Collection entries
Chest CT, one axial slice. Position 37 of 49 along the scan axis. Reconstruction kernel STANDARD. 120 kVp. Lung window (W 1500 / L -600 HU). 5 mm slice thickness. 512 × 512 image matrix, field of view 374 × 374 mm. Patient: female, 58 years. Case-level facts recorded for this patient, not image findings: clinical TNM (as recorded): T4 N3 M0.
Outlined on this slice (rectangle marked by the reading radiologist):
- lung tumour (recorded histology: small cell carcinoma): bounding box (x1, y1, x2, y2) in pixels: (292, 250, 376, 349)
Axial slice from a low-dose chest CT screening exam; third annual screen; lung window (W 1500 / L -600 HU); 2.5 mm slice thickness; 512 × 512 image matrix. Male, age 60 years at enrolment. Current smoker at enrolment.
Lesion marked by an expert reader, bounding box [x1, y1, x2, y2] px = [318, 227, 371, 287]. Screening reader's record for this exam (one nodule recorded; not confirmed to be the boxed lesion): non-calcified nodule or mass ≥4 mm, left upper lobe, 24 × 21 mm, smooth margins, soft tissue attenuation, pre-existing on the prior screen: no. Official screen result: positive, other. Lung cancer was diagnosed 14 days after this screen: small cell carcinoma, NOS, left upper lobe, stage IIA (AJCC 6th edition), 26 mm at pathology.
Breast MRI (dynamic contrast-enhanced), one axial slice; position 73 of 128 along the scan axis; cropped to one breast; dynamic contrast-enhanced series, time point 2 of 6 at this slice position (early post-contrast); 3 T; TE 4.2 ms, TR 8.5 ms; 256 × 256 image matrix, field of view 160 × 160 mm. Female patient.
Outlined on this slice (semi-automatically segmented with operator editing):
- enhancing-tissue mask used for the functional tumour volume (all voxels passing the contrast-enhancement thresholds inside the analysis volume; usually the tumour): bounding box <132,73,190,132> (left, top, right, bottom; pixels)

...

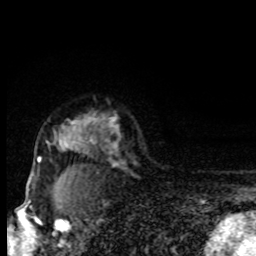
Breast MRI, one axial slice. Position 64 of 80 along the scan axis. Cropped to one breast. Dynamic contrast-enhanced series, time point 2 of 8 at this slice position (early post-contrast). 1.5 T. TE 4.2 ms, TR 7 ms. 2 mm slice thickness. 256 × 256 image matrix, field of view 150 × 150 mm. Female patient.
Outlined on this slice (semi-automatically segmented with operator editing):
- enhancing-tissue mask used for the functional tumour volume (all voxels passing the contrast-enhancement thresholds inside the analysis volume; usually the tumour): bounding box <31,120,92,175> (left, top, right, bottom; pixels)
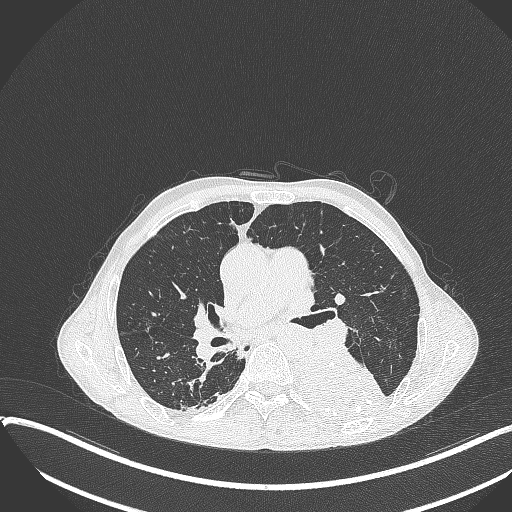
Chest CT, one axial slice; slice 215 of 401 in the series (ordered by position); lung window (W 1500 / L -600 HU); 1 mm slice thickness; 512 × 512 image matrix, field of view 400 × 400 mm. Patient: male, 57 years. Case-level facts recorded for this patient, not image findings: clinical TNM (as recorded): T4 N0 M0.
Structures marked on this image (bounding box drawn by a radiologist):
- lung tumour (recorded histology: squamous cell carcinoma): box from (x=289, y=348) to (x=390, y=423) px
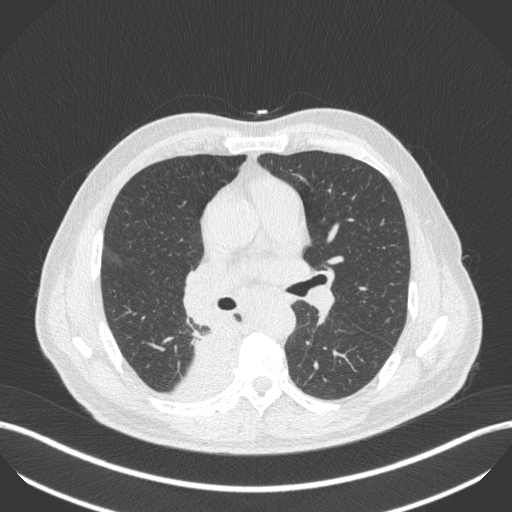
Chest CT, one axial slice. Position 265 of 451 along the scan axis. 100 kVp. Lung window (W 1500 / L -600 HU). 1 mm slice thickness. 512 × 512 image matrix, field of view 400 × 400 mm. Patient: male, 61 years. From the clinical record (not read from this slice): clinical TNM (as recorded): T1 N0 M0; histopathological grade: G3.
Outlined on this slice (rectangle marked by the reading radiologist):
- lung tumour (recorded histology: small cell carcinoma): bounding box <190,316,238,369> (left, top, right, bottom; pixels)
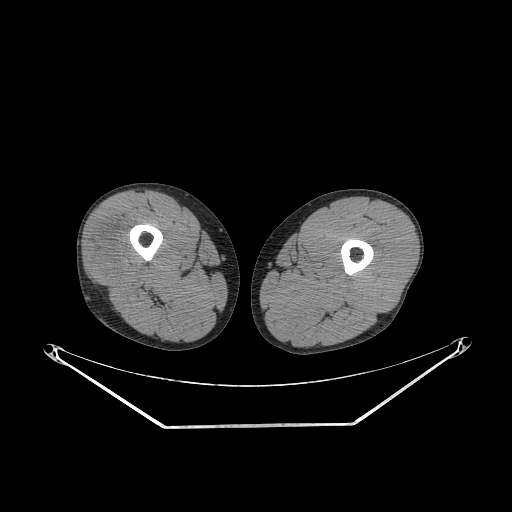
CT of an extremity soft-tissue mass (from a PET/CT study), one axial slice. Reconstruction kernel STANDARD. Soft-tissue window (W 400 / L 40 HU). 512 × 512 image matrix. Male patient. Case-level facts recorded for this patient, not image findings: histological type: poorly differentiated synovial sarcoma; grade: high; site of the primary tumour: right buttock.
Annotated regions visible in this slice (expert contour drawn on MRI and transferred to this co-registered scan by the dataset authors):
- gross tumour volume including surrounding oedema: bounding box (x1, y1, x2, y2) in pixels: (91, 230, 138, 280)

| DESCRIPTION OF THE TASK |
Find the word "drawn" in the entries. Copy each line that holds it.

| REPLY |
Structures marked on this image (bounding box drawn by a radiologist):
Annotated regions visible in this slice (expert contour drawn on MRI and transferred to this co-registered scan by the dataset authors):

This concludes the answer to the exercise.